Selective Synergy of the Combination of Recombinant Methioninase With Cisplatinum and Ivermectin Which Eradicates Lung-Cancer Cells but Has No Synergy and Limited Effect on Normal Fibroblasts.

[BACKGROUND/AIM] Lung cancer remains one of the leading causes of cancer-related mortality worldwide due to its high incidence and poor prognosis. Although targeted therapies and immunotherapies have advanced, survival outcomes remain unsatisfactory for lung-cancer patients. Recombinant methioninase (rMETase), which targets methionine addiction, a fundamental and general hallmark of cancer, has demonstrated synergistic efficacy with chemotherapeutic agents in numerous cancer types. We have previously shown synergy of rMETase and ivermectin against pancreatic-, colon-, and breast-cancer cells. The present study aimed to investigate the synergistic efficacy of rMETase in combination with cisplatinum and ivermectin on lung-cancer cells compared to normal fibroblasts.

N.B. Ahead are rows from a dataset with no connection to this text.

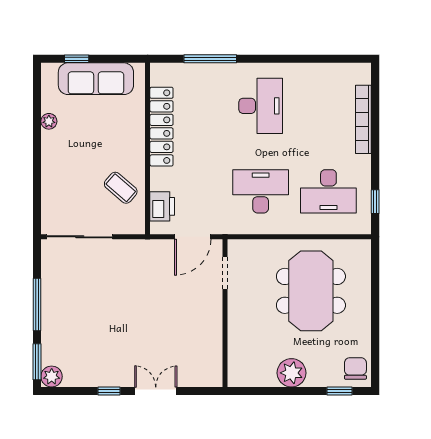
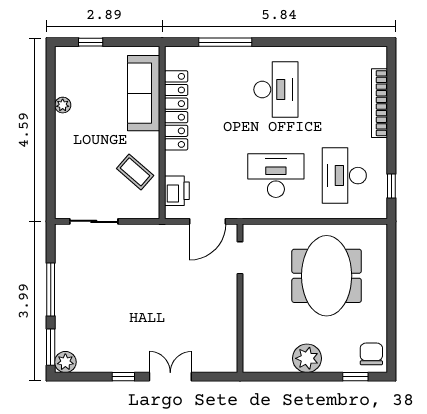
sofa: (96, 79) -> (144, 93), moved, turned 90
desk: (328, 191) -> (344, 176), turned 90
sliding door: (80, 237) -> (94, 221), width x0.73

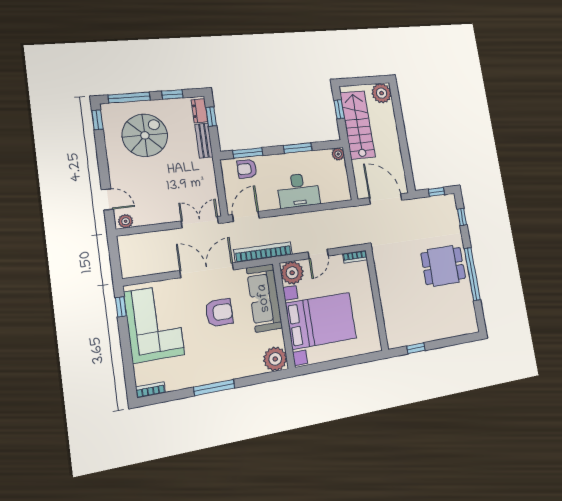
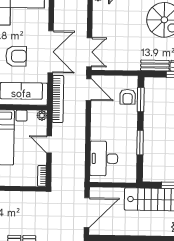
plant: (338, 154) -> (131, 177), removed
armchair: (247, 169) -> (128, 97), turned 180
desk: (298, 190) -> (104, 159), moved
plant: (292, 273) -> (42, 115), width x0.53, depth x0.53
armchair: (219, 313) -> (16, 56), turned -90

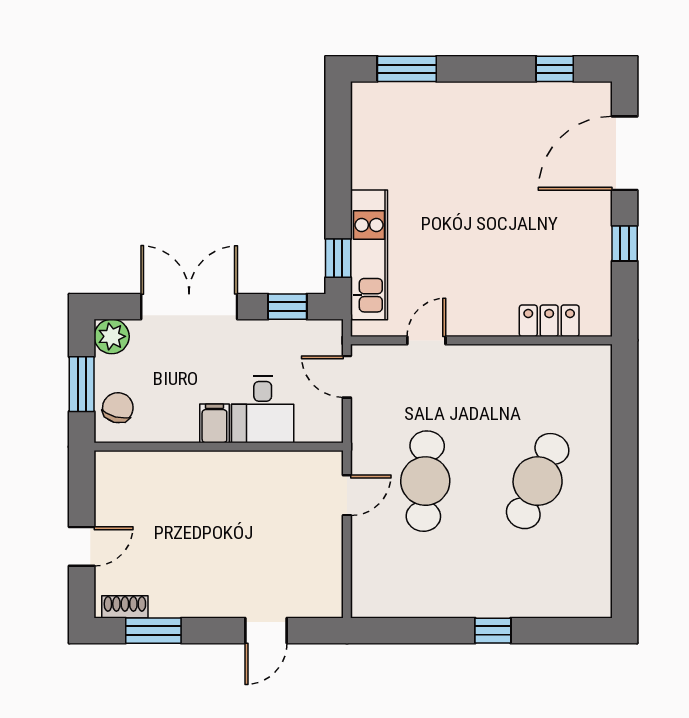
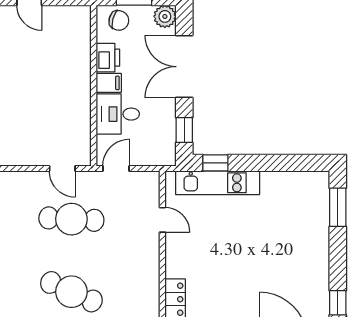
double door: (189, 307) -> (184, 67), swing flipped
door: (347, 377) -> (116, 169), moved
printer: (175, 425) -> (108, 58), added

[MATERIALS AND METHODS] The human lung-adenocarcinoma cell line A549 and normal human-fibroblast cell strain Hs27 were seeded in 96-well plates (1,000 cells/well) containing Dulbecco's Modified Eagle's medium and incubated for 24 h. The cells were then treated for 72 h with rMETase (0.0625-8 U/ml), cisplatinum (0.25-32 μM), or ivermectin (1-128 μM). Cell viability was assessed using the WST-8 assay, and the 30% inhibitory concentration (IC) for each drug was calculated for both cell types. To evaluate synergy, both cell types were treated with each drug alone or in two-drug and three-drug combinations based on their respective IC values, and cell viability was measured. To assess the time-dependent effects of the triple-combination treatment, A549 lung-cancer cells and Hs27 fibroblasts were cultured under the same conditions and treated with the triple combination. Cell viability was then measured at 24, 48, 72, and 96 h after treatment initiation.

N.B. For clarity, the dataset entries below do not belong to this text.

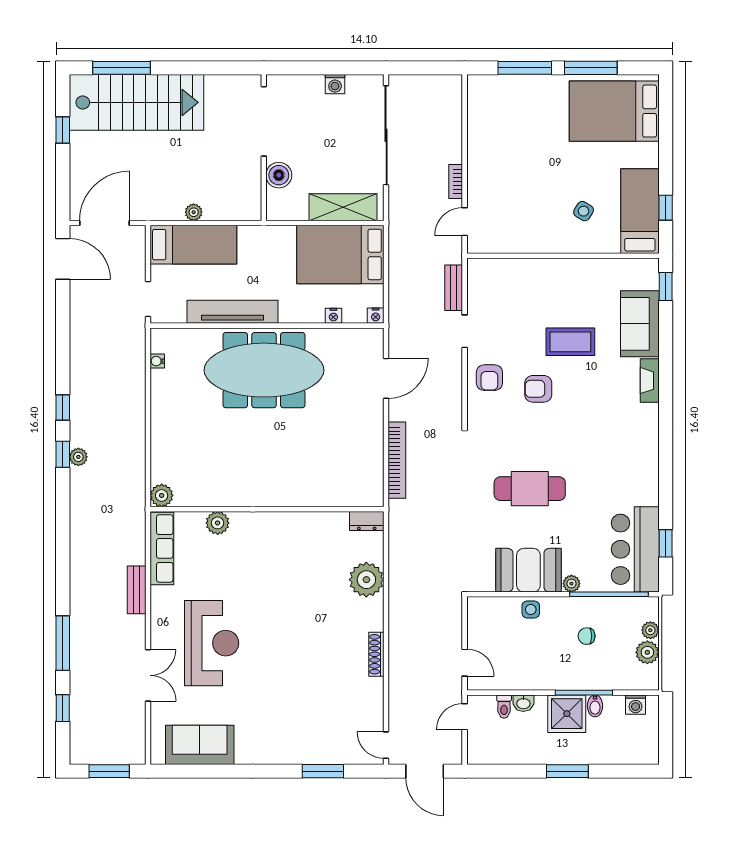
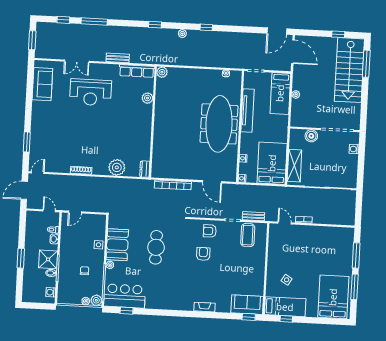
washing machine: (335, 84) -> (354, 149), moved
sofa: (640, 324) -> (247, 305), moved
coffee table: (570, 342) -> (248, 235), moved
window: (63, 454) -> (155, 25), moved
plant: (647, 652) -> (96, 300), moved

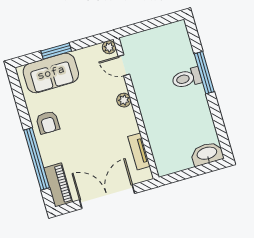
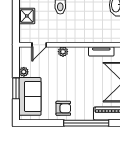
shower: (158, 38) -> (27, 16), added
plant: (109, 47) -> (24, 72), moved

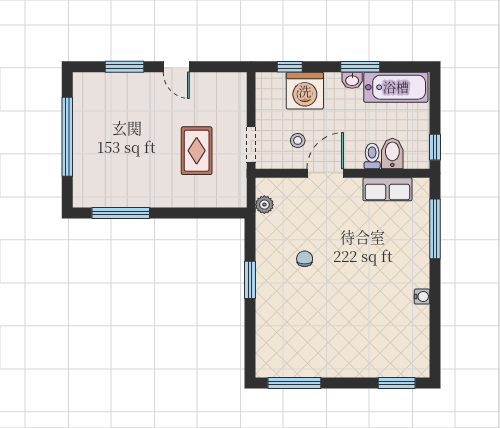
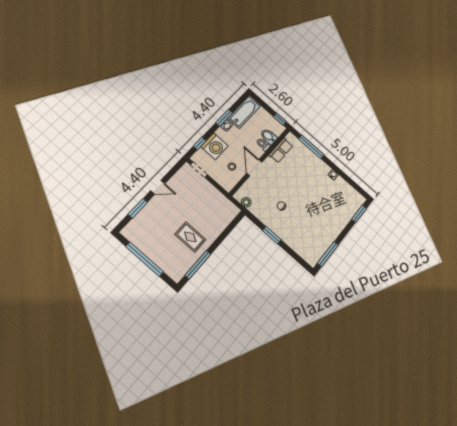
doorway: (251, 144) -> (199, 170), moved
rug: (197, 151) -> (190, 237), moved

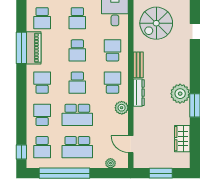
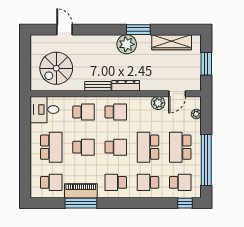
school desk: (77, 18) -> (51, 147), width x1.85
spiral stairs: (156, 23) -> (56, 68), turned 90
school desk: (113, 50) -> (83, 112), turned 180
school desk: (113, 83) -> (116, 112), turned 180
plant: (122, 108) -> (158, 103), moved
school desk: (77, 115) -> (148, 147), turned 180
wardrobe: (182, 139) -> (172, 42), width x1.50
school desk: (77, 147) -> (180, 147), turned 180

[RESULTS] The IC value of rMETase was 0.46 U/ml; cisplatinum was 0.33 μM; and ivermectin was 2.08 μM for A549 lung-cancer cells. For normal Hs27 fibroblasts the IC value for rMETase was 0.5 units/ml; for cisplatinum was 0.35 μM and for ivermectin was 6.4 μM. When these 3 agents were combined at their respective A549 IC concentrations, A549 cell viability was significantly reduced compared to monotherapy or dual combinations (<0.05), indicating synergy. In contrast, triple-combination-treatment using the A549 IC values or the Hs27 IC values, had minimal effect and no synergy on Hs27 normal fibroblasts, demonstrating selectivity for cancer cells. Furthermore, for A549 cells, the triple-combination therapy significantly decreased cell viability as early as 24 h after treatment initiation (<0.05), and essentially eradicated the lung-cancer cells with minimal effect on the normal fibroblasts during this time period.

[CONCLUSION] The present study demonstrated that the combination of rMETase, cisplatinum, and ivermectin exerts selective synergy on lung-cancer cells, which was not observed on normal fibroblasts. Moreover, the present combination therapy has a strong synergistic efficacy at early time points on the lung-cancer cells. Further studies are warranted to elucidate the underlying mechanisms of synergy of the present combination treatment selectively on cancer cells and to evaluate the efficacy and safety of the present treatment strategy.